Mart ayı başlamadan birçok asistan doktor daha konteyner dahi temin edilmemişken misyonunun başına çağrıldı.
HASARLI BİNALARDA KALIYORLAR
Kahramanmaraş Sütçü İmam Üniversitesi asistan doktorları, dernekler tarafından çok az kliniğe temin edilen ve mutfak, banyo, tuvalet bulunmayan konteynerlerde 3-4 kişi kalmak zorunda bırakılıyor. Bu sebeple hasarlı olduğu tespit edilen hastane binasında kalmaya devam eden asistan doktorlar can güvenliklerinden kaygı duyuyor.
Deprem gününden itibaren hocalar ile birlikte yapılan asistan sunumu dersleri ve pratik uygulama derslerinin sona erdiğini belirten Erden, tabiplerin hasta sıklığı çok olduğu halde eğitim için özellikli hadiselere bakamadığını vurguladı ve bu durumun cerrahi bilimler başta olmak üzere pratik ve el marifetinin değerli olduğu branşlarda önemli oranda eğitim ve bilgi eksikliğine yol açacağını belirtti.
Adıyaman’da da durum farklı değil. 13-15 Mart tarihlerinde Adıyaman’da yaşanan sel felaketinde Adıyaman Eğitim ve Araştırma Hastanesi depremden ötürü hasarlı olduğu için birçok servisi ve koridorları su bastı.
15 Mart tarihinde Tıpta Uzmanlık Kurulu’nun aldığı karar da doktorları hayal kırıklığına uğrattı.
Erden, “Birçok klinikte eğitim büsbütün durdu asistanlar eğitimine hiçbir yararı olmayan işlerde çalıştırılıyor ve hocalarımızın birçoğu ya vefat etti ya da depremzede olduğu için hastaneye dahi uğrayamıyor.

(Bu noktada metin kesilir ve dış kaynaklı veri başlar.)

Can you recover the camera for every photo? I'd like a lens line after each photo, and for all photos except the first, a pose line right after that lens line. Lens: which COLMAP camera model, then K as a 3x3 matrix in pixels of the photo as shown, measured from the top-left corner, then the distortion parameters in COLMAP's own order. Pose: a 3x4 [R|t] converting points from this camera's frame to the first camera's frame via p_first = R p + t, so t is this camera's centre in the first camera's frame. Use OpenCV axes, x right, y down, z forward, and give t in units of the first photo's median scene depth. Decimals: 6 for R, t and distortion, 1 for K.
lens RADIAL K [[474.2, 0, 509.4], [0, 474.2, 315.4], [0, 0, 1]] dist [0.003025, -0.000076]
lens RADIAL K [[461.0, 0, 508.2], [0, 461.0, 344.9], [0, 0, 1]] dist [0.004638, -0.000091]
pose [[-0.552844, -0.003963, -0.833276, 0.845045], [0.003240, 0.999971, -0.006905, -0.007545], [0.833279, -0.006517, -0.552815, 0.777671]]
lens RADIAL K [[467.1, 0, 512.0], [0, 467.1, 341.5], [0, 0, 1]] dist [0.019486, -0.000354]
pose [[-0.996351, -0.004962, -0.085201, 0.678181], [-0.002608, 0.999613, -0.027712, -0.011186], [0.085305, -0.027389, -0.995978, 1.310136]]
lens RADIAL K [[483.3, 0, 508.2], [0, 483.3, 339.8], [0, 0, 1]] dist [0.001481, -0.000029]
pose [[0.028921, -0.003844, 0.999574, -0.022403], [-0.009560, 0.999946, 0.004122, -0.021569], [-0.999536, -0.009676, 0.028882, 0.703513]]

Hocalarımızla birlikte evvelce yapılan dersler, pratikler, yani tüm asistan doktor eğitimi büsbütün durdu. Tez sürecine başlaması gereken bitirmesine çok kısa müddet kalan asistan tabipler teze başlayamadı” dedi.
BARINMA GEREKSİNİMİ BİLE KARŞILANMADI
Hatay’daki duruma değinen Erden, “Yıkımın gerçekleştiği Hatay’da enkaz kaldırma süreci dahi tamamlanmamışken, 1. basamak sıhhat hizmetleri oturmamışken, tabiplerin temel hakları olan barınma gereksinimi karşılanamamışken asistan doktorlardan 3. Basamak sıhhat hizmetini vermeleri istenmektedir” sözlerini kullandı.

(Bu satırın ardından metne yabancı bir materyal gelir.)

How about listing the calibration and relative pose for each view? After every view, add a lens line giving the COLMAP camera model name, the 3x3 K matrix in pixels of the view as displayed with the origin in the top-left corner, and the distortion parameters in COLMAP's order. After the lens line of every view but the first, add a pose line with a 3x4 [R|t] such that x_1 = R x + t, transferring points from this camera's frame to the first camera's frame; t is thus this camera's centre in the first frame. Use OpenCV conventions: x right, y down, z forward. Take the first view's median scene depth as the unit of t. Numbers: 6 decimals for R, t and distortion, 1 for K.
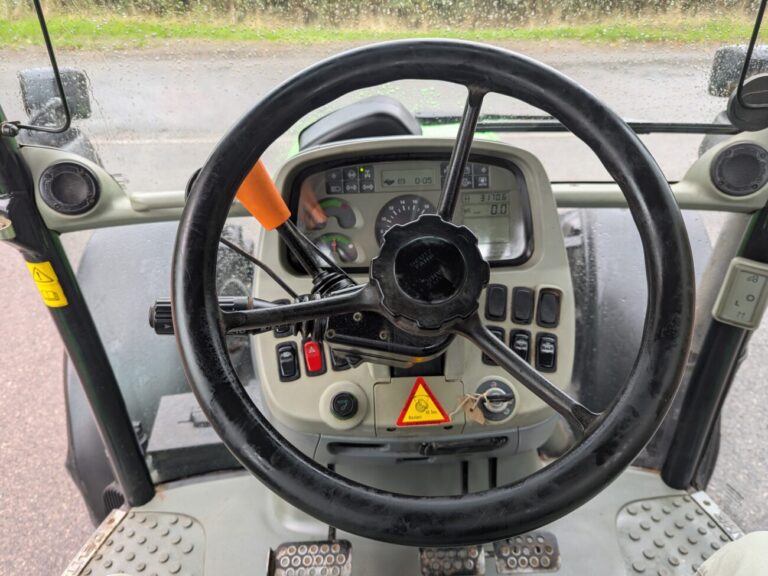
lens RADIAL K [[563.2, 0, 384.0], [0, 563.2, 288.0], [0, 0, 1]] dist [0.049284, 0.000174]
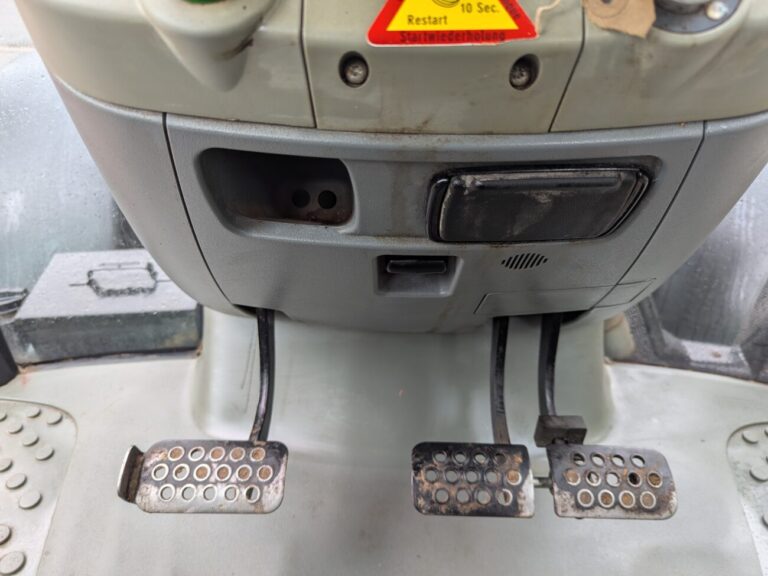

Kahramanmaraş ve Hatay’da sıkıntı şartlar sebebiyle doktorlar istifa etmeyi düşünüyor, Adıyaman’da ise rektörlüğün yayınladığı kararlara nazaran OHAL gerekçesiyle istifa etme seçeneği yok.
“KIYAMETİN KOPTUĞUNU DÜŞÜNDÜK”
Erden, geçiş hakkı isteyen birçok asistan tabibin bu isteklerini, şahsî durumlar ve eğitim alamama durumları nedeniyle dekanlığa ve Tıpta Uzmanlık Kurulu’na ilettiklerini ancak hiçbir dilekçeye cevap alamadıklarını da ekledi.
Erden kelamlarını, “Orada sarsıntının birinci günlerinde kıyametin koptuğunu düşündük, zira hayatımızda daha büyük bir felaket yaşamamıştık. Hiçbir sayıya, prosedüre takılmadan yedi yirmi dört çalıştık. Üzerimizde ne var sabah ne yedik hiç bakmadan bir ay çalıştık. Kendi konutum de ağır hasarlı, bunları bir ay sonra düşündüm. Nitekim çok insan Türkiye’nin dört bir yanından yardıma geldi. Birlikte omuz omuza çalıştığım arkadaşlarıma teşekkür ederim. Ayrıyeten birinci günden bu yana yanımızda olan Türk Plastik Rekonstruktif ve Estetik Cerrahi Derneği’ne de teşekkür ediyorum. Hepimizin başı sağ olsun” diyerek bitirdi.